WORK TASK 1 ->
In the article on the Pikangikum evacuees, which organization is facilitating daily activities and an activity calendar for the evacuees?
WORK TASK 2 ->
Repeat word for word the part of the article on the Pikangikum evacuees from "During their stay, the" up to and including "adolescents on site.".

SUPPLIED TEXT ->
Segment Open

Pikangikum evacuees will remain in Timmins as wildfires continue to wreak havoc in Northwestern Ontario.
City hall stated in a release there are currently 166 active fires in various stages of control in the region as of Wednesday. The primary concern for the Pikangikum First Nation community right now is smoke. The 137 evacuees from Pikangikum will continue to remain in Timmins.
Also, Timmins continues to be supported by the Independent First Nation Alliance (IFNA).
“Their local liaison is helping address health, wellness, and recreation concerns. Canadian Rangers have now arrived on site to serve in a support capacity and identify and address any additional community needs,” the city stated in its release.
During their stay, the Cochrane District Social Services Administration Board (CDSSAB) is facilitating daily activities and implementing an activity calendar, particularly for children and adolescents on site.
“Things are going really well,” said Timmins fire chief and emergency management coordinator Tom Laughren. “It’s rewarding to see our community partners and service agencies come together to help; we’ve got a good group of people working on this. The situation in Northwestern Ontario can change minute by minute, it is still very much unfolding, and we will continue to assist as required.”
Timmins is currently sheltering 52 adults over the age of 20; 18 young adults or adolescents from age 11 to 20, and 67 children under the age of 10.
The release mentioned some members of the Pikangikum community have been transferred for family reunification, which is being monitored on a case-by-case basis.
All public health measures remain in place and COVID-19 protocols are being followed. Motorists are reminded that there will be increased foot traffic in Timmins’ west end, particularly along the Riverside Drive corridor from Timmins Square to Walmart.

Segment Closed

[Dataset entries]
Segment Open

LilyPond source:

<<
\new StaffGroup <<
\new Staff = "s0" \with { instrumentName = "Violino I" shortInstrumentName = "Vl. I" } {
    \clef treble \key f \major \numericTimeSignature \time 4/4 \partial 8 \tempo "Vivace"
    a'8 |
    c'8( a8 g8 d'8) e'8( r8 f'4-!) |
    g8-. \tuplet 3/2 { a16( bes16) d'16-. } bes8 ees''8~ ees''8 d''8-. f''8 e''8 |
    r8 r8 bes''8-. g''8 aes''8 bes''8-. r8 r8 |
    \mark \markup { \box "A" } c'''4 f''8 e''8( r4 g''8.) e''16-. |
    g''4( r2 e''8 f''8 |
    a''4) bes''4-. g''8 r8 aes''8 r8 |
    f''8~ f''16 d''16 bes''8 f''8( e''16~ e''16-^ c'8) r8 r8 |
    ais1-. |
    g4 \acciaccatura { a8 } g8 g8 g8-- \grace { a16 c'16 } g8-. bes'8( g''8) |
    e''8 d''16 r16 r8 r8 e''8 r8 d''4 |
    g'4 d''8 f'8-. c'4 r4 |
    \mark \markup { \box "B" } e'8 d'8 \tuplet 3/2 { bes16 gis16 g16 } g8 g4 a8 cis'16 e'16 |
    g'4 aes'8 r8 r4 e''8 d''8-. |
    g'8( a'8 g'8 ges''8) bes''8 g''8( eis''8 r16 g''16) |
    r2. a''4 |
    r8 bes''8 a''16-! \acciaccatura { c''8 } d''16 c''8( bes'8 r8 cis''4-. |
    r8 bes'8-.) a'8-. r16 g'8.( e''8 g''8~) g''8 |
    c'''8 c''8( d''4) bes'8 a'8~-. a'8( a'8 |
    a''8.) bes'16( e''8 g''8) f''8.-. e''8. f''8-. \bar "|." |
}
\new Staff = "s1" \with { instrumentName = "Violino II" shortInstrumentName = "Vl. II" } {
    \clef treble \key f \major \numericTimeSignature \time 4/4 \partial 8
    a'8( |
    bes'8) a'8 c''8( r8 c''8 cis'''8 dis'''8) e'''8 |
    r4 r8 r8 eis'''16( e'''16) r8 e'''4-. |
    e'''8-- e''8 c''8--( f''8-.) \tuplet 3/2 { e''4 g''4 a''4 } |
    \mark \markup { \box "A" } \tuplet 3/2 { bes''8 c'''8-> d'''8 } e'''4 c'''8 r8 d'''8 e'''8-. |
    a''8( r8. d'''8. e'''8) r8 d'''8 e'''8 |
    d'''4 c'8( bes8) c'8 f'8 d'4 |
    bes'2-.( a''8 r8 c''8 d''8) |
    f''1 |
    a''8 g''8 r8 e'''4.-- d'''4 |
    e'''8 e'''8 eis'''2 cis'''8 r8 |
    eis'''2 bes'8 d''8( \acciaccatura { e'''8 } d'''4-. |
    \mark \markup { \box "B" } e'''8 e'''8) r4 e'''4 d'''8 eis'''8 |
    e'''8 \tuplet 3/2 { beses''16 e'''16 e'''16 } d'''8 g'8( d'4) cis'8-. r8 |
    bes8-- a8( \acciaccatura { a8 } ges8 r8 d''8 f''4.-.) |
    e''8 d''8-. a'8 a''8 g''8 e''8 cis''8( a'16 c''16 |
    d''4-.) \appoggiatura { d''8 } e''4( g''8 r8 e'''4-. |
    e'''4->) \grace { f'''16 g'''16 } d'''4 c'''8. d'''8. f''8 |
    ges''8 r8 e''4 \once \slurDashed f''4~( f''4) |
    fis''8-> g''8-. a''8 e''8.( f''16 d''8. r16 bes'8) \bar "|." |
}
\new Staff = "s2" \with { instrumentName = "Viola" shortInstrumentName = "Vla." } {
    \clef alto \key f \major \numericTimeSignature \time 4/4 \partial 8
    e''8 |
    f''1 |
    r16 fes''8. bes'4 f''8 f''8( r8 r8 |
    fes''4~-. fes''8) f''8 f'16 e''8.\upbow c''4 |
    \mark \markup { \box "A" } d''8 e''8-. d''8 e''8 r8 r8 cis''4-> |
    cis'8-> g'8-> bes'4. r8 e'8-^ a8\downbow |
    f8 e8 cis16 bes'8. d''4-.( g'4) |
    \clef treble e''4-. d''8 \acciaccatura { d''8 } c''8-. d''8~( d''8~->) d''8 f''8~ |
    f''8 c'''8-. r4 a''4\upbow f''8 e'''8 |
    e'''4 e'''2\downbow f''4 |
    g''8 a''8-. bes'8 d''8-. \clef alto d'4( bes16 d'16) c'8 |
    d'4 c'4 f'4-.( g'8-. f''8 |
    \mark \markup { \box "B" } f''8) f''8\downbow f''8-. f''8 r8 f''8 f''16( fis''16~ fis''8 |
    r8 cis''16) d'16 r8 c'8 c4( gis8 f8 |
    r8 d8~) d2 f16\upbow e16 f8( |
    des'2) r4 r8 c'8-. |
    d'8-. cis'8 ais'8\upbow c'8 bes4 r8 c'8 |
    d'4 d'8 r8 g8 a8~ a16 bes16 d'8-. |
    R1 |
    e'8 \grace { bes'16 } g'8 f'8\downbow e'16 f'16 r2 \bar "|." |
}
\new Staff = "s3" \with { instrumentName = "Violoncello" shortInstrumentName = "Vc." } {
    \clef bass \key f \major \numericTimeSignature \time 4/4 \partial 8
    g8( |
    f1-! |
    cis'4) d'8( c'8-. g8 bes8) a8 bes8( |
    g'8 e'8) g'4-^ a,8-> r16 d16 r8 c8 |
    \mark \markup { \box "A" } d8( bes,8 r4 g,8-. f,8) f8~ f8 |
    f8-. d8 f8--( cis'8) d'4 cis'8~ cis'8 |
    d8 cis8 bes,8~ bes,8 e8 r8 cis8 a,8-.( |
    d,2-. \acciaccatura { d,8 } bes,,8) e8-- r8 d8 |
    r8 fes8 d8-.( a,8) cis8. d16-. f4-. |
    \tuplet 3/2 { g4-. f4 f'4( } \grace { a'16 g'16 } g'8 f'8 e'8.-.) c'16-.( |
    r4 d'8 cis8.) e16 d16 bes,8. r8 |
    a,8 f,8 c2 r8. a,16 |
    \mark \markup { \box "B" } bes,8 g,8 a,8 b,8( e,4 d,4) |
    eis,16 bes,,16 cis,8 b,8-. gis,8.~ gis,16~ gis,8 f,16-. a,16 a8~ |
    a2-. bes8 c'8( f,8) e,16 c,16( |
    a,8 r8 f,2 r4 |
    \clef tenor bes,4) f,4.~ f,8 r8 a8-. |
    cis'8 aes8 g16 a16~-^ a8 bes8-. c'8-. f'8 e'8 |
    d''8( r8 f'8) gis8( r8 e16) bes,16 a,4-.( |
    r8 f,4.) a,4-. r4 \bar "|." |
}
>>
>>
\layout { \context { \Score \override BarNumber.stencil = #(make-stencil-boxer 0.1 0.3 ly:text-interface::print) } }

Segment Closed

EXERCISE RESULT 1 ->
The Cochrane District Social Services Administration Board (CDSSAB).

EXERCISE RESULT 2 ->
During their stay, the Cochrane District Social Services Administration Board (CDSSAB) is facilitating daily activities and implementing an activity calendar, particularly for children and adolescents on site.